Holbein. Burgkmair. Dürer. Renaissance in the North

Holbein. Burgkmair. Dürer. Renaissance in the North

Kunsthistorisches Museum, Vienna

19 March to 30 June 2024

The Kunsthistorisches Museum Vienna’s 2024 spring exhibition “Holbein. Burgkmair. Dürer. Renaissance in the North” is devoted to three outstanding pioneers of the Renaissance north of the Alps: Hans Holbein the Elder, Hans Burgkmair, and Albrecht Dürer. It offers a golden opportunity to experience fascinating works by these artists and to explore how Augsburg became the birthplace of the Northern Renaissance. 

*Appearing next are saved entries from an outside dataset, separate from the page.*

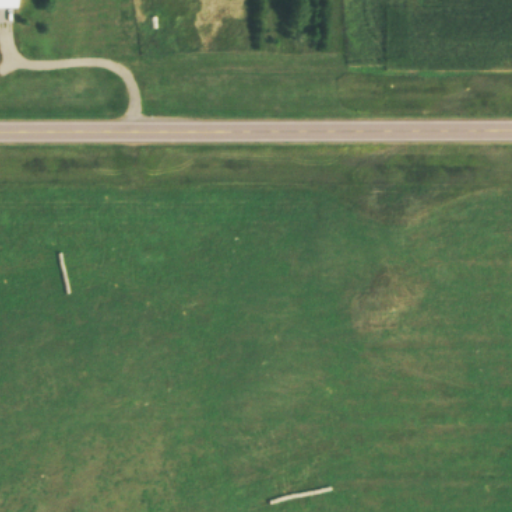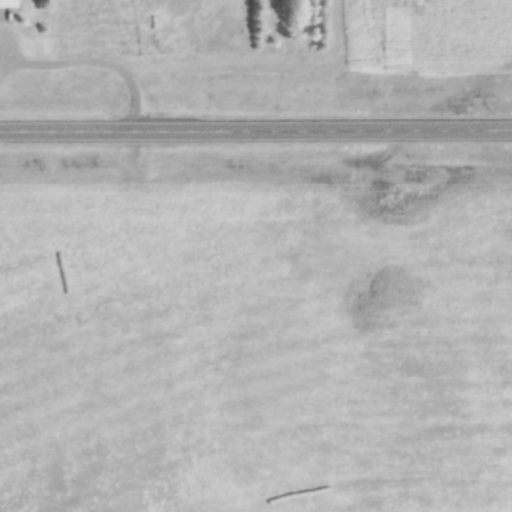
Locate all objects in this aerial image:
building: (8, 2)
road: (85, 59)
road: (256, 131)
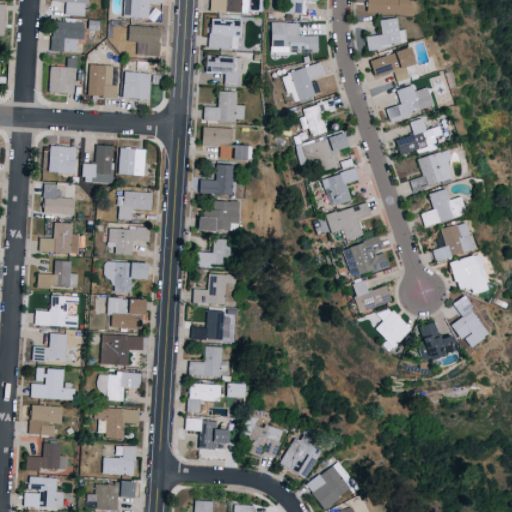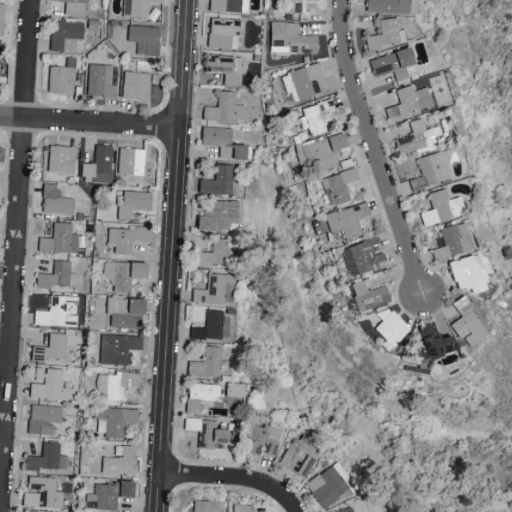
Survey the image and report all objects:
building: (224, 5)
building: (294, 6)
building: (385, 6)
building: (73, 7)
building: (135, 7)
building: (1, 17)
building: (222, 32)
building: (64, 34)
building: (384, 34)
building: (291, 37)
building: (143, 38)
building: (392, 64)
building: (222, 66)
building: (61, 76)
building: (99, 80)
building: (300, 80)
building: (134, 84)
building: (408, 101)
building: (223, 107)
building: (315, 116)
road: (89, 121)
building: (416, 138)
building: (220, 141)
building: (322, 150)
road: (374, 151)
building: (60, 158)
building: (129, 160)
building: (97, 162)
building: (431, 169)
building: (215, 180)
building: (337, 185)
building: (53, 200)
building: (131, 202)
building: (440, 207)
building: (215, 215)
building: (346, 219)
building: (124, 237)
building: (59, 239)
building: (451, 240)
building: (211, 253)
road: (15, 256)
road: (173, 256)
building: (122, 273)
building: (467, 273)
building: (56, 275)
building: (214, 289)
building: (366, 295)
building: (55, 312)
building: (123, 312)
building: (465, 322)
building: (385, 324)
building: (211, 326)
building: (430, 340)
building: (50, 347)
building: (117, 347)
building: (207, 363)
building: (114, 383)
building: (49, 384)
building: (199, 394)
building: (203, 405)
building: (42, 418)
building: (114, 419)
building: (204, 431)
building: (260, 437)
building: (298, 455)
building: (46, 457)
building: (118, 460)
road: (234, 481)
building: (326, 484)
building: (41, 492)
building: (106, 494)
building: (200, 506)
building: (241, 508)
building: (343, 510)
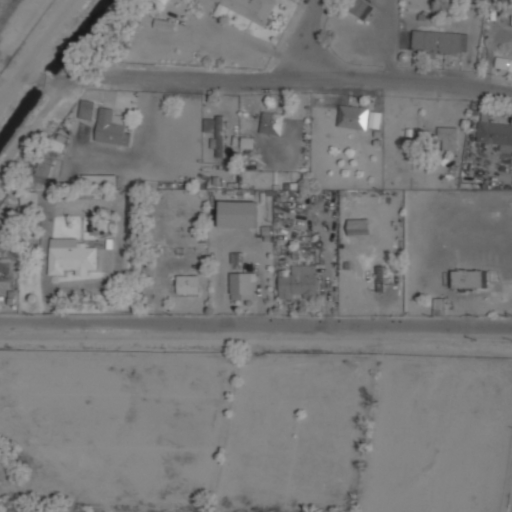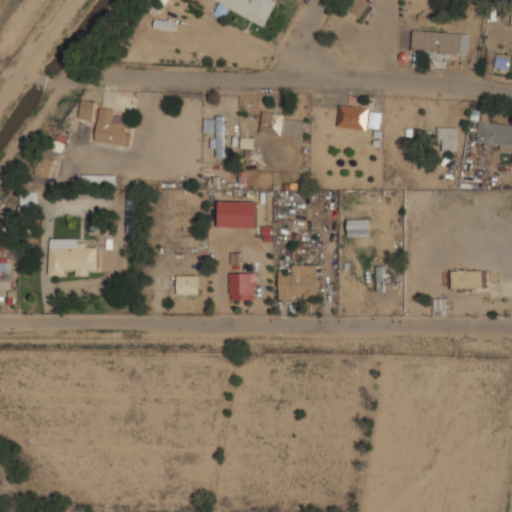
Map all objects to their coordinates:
building: (361, 6)
building: (359, 7)
building: (251, 8)
building: (251, 8)
building: (221, 10)
wastewater plant: (17, 23)
building: (166, 23)
road: (298, 36)
building: (440, 40)
building: (436, 41)
road: (320, 77)
building: (88, 106)
building: (87, 109)
building: (353, 115)
building: (353, 116)
building: (375, 119)
building: (209, 124)
building: (272, 124)
building: (271, 125)
building: (112, 127)
building: (111, 129)
building: (218, 133)
building: (496, 133)
building: (495, 134)
building: (219, 136)
building: (448, 137)
building: (448, 138)
building: (248, 141)
building: (59, 142)
building: (44, 165)
building: (45, 165)
building: (98, 179)
building: (99, 179)
building: (134, 213)
building: (360, 226)
building: (358, 227)
building: (3, 256)
building: (71, 256)
building: (71, 256)
building: (470, 277)
building: (467, 278)
building: (298, 281)
building: (300, 281)
building: (244, 282)
building: (189, 283)
building: (187, 284)
building: (243, 285)
building: (440, 306)
road: (256, 328)
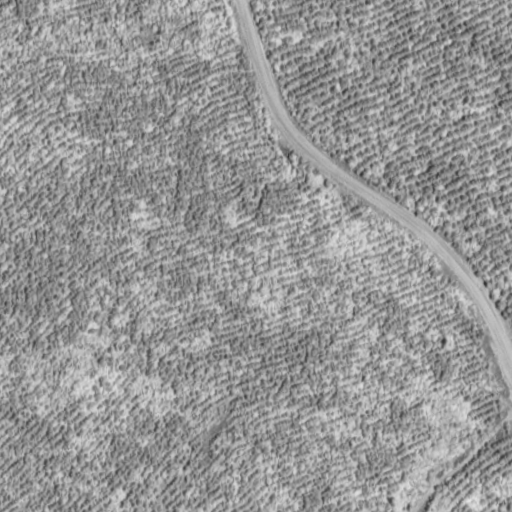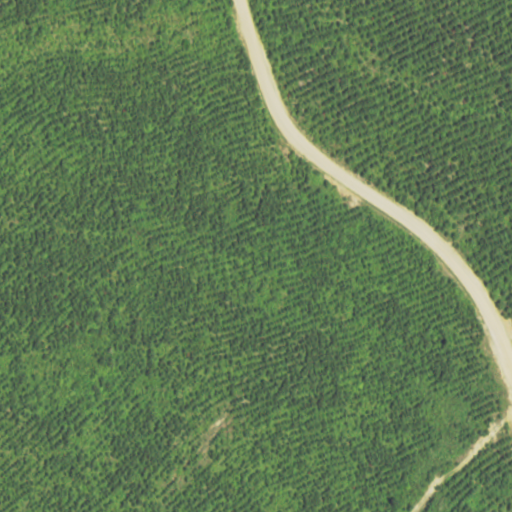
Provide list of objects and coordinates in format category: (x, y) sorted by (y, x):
road: (365, 190)
road: (146, 193)
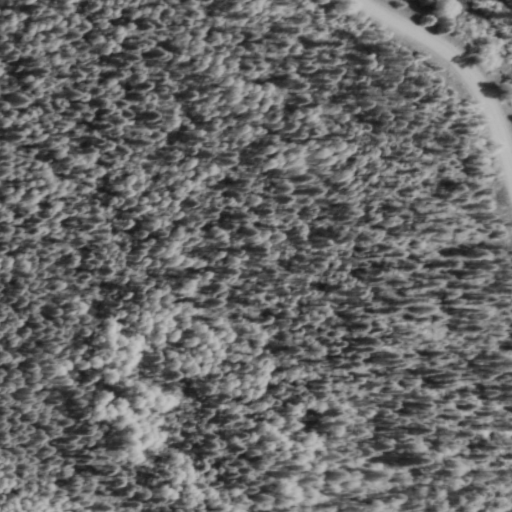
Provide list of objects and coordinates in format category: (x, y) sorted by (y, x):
road: (460, 63)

At the beginning of the sixteenth century, Augsburg – dominated by the hugely wealthy banking family of the Fuggers – was influenced by the art of Italy more than almost any other city north of the Alps. That this was the case is vividly demonstrated by the two most important Augsburg painters of the period: Hans Holbein the Elder (c.1464–1524) and Hans Burgkmair (1473–1531). In the Vienna exhibition, select works by these two very contrasting artists enter into a stimulating dialogue with works by Albrecht Dürer (1471–1528) and further German, Italian, and Netherlandish masters, notably the Augsburg-born Hans Holbein the Younger (1497/98–1543). The exhibition in Vienna showcases more than 160 paintings, sculptures and other works from many of the most important collections of Europe and the United States of America.

Portrait of a Young Man (1506), Hans Burgkmair the Elder (German, 1473 – 1531), 41x28cm, Kunsthistorisches Museum, Vienna.

The upheavals in art around 1500 are brought to life and elucidated, as is the role of the imperial trading city of Augsburg as the centre of the Renaissance in the North.